Fill Our Staplers Day

Fill Our Staplers Day connects Ben Franklin, bug hunting, Daylight Saving Time, and a club for dull men. We celebrate it twice a year, on the day after the shift from Standard Time to Daylight Saving Time on the second Sunday in March and back on the first Sunday in November. It’s also known by the mnemonic “Spring Forward, Fall Back.”
Many people mistakenly believe that Daylight Saving Time was invented by Benjamin Franklin because of his 1784 essay, “An Economical Project.” In it, he described being shocked when he accidentally woke up early and saw that the sun was already up.
After painstaking analysis, he concluded that changing the hour, resetting all clocks, rationing candle wax, enforcing a mandatory curfew, and firing cannons at sunup would encourage the citizenry, who would otherwise fail to realize they could simply rise earlier, to take full advantage of daylight.

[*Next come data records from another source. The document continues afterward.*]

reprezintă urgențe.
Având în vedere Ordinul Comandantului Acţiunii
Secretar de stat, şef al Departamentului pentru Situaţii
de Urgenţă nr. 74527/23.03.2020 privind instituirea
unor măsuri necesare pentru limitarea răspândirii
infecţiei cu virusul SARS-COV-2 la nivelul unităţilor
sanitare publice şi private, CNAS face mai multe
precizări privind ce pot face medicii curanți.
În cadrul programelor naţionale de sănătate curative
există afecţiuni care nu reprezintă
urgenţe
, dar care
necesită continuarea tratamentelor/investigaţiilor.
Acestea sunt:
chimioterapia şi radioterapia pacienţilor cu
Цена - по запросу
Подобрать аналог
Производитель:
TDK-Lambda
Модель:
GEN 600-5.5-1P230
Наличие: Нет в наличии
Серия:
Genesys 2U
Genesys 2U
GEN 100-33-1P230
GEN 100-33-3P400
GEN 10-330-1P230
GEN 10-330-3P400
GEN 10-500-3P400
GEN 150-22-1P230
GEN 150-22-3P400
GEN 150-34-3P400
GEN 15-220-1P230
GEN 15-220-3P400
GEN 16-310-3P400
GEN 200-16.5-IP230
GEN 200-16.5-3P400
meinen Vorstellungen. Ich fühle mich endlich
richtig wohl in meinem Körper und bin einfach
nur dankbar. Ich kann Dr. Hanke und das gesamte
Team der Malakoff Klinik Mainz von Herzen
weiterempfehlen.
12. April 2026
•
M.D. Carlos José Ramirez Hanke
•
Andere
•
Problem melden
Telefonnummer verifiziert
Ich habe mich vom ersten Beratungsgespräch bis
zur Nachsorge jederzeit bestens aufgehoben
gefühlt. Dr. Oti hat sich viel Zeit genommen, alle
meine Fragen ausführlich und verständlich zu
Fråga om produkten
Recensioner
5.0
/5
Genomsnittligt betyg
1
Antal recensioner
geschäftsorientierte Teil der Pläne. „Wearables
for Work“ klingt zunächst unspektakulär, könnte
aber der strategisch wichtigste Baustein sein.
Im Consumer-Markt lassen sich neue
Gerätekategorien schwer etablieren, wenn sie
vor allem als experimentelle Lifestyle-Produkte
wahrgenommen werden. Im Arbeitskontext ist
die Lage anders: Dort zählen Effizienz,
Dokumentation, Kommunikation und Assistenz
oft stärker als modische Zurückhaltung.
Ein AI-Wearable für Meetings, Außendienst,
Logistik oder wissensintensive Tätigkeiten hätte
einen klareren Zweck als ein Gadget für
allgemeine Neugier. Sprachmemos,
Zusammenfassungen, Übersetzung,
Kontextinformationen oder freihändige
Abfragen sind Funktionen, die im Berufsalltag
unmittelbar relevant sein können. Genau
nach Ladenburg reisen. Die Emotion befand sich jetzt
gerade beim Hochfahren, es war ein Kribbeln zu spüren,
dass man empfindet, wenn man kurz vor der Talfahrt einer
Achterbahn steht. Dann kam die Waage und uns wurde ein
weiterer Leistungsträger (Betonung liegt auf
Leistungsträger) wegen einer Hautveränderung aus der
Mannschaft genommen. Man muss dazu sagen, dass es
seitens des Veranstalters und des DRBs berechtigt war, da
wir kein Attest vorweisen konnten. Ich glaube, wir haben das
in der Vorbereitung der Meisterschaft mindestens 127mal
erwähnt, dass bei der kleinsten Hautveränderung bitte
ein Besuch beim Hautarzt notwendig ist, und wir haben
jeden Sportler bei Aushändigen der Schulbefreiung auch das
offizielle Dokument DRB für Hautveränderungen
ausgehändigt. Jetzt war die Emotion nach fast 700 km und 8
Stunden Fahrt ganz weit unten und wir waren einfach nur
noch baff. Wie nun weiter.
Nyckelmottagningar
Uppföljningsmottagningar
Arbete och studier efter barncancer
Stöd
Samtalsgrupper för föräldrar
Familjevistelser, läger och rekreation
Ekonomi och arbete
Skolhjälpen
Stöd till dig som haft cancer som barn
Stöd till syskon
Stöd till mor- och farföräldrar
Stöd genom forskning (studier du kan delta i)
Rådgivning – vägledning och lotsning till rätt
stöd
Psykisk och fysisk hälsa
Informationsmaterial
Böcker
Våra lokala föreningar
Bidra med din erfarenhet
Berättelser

One wonders if Franklin had to endure the utter lack of understanding of satire so commonplace since the invention of the Internet.
In fact, it was George Hudson, a New Zealand entomologist, who proposed it in 1895, mainly so he could spend more time hunting for insects. Unlike Franklin’s imagined citizenry, he understood he could personally get up with the sun, but still insisted, in all seriousness, that the time must be changed for the entire world instead. About 70 countries observe some variation of it today.

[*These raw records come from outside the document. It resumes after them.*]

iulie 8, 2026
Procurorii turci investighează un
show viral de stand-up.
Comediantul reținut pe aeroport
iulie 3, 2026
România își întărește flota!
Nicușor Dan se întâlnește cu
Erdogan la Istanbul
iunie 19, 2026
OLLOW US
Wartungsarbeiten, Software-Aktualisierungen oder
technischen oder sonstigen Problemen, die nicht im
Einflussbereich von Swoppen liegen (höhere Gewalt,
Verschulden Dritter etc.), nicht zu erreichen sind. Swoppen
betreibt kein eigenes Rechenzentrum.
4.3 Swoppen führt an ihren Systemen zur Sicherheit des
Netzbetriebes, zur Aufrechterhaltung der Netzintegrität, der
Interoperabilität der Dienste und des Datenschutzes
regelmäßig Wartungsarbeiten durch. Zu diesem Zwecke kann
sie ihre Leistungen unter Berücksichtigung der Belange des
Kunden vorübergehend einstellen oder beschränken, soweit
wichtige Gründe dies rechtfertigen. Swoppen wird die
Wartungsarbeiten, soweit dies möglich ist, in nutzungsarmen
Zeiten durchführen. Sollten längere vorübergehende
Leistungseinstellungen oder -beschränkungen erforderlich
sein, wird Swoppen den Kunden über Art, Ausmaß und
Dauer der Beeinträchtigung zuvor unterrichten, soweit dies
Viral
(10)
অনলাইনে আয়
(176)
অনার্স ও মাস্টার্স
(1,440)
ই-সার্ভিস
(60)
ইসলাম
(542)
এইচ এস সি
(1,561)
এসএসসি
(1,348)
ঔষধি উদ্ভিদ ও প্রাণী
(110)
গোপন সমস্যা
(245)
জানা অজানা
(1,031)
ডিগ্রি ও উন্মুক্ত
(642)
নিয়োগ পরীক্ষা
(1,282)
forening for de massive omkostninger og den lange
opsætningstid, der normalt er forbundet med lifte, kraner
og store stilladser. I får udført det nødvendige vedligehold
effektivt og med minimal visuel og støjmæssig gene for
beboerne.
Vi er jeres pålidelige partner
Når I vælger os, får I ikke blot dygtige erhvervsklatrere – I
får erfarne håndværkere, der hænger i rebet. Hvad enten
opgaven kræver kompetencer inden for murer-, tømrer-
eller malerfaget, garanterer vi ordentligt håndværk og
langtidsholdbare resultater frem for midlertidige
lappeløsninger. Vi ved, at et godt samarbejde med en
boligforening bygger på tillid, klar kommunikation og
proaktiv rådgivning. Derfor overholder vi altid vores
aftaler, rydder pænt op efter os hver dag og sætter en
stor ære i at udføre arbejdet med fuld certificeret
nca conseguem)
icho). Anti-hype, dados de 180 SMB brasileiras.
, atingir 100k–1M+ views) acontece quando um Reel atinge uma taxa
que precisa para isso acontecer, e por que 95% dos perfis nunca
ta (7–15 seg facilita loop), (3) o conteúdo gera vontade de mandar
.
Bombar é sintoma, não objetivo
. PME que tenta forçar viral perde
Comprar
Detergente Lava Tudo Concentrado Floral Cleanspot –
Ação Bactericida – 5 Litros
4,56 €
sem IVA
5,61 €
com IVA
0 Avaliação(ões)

What has that got to do with office supplies? Not much, unless you work by lamplight in a post-apocalyptic hellscape without electricity, which sounds like the plot of a dozen Netflix streamers. A nice bit of Benjamin Franklin trivia may not get you far at a cocktail party, but it could be the secret handshake that gains you entry into the Dull Men’s Club (DMC), originators of Fill Our Staplers Day.
In 2010, the DMC announced its establishment of biannual Fill Your Staplers Days to help spare its members the mild annoyance of discovering they have run out of staples at the last minute before a presentation to their boss, who might have a thing against paperclips. (They know who they are.)

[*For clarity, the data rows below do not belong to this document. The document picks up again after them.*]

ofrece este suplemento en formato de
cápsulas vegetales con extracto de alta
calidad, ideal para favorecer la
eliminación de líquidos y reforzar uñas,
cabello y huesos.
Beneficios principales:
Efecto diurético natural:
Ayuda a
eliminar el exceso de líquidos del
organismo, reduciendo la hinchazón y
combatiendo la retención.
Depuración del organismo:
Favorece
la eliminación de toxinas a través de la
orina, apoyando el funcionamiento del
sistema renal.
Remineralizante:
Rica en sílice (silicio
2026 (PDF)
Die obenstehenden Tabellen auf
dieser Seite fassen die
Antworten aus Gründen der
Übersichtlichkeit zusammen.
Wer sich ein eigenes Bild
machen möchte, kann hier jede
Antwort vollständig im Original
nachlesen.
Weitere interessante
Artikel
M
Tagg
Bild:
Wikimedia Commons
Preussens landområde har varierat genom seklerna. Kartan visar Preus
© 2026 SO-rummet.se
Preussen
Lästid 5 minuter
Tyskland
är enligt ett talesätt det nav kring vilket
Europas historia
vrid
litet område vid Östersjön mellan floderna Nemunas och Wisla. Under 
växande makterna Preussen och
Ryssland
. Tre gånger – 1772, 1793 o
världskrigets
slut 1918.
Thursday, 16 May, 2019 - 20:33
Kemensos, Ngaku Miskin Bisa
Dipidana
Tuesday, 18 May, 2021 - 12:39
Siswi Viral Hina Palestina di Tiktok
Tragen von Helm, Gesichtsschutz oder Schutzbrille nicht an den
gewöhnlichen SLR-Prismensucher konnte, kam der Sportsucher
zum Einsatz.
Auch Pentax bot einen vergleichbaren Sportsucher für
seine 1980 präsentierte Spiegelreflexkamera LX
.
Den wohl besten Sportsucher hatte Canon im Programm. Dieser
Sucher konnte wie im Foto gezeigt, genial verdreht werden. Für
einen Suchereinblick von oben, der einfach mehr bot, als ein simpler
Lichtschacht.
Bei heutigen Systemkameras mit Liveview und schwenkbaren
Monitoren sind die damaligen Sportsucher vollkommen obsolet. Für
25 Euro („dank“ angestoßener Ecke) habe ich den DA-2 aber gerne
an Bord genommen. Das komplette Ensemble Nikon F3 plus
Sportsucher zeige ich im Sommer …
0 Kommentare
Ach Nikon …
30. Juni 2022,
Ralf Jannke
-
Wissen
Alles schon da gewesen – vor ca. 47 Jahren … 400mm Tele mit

Why has the club designated the day after the time change? “The day clocks change in the spring has been designated as Check Your Batteries Day, ” the DMC website explains. “We could designate Fill Your Staplers Day to be that day as well but, when added to changing clocks and checking on batteries — too much to do all in one day. So we’ll do it the next day.”
That sounds perfectly reasonable to us. Have a happy Fill Our Staplers Day!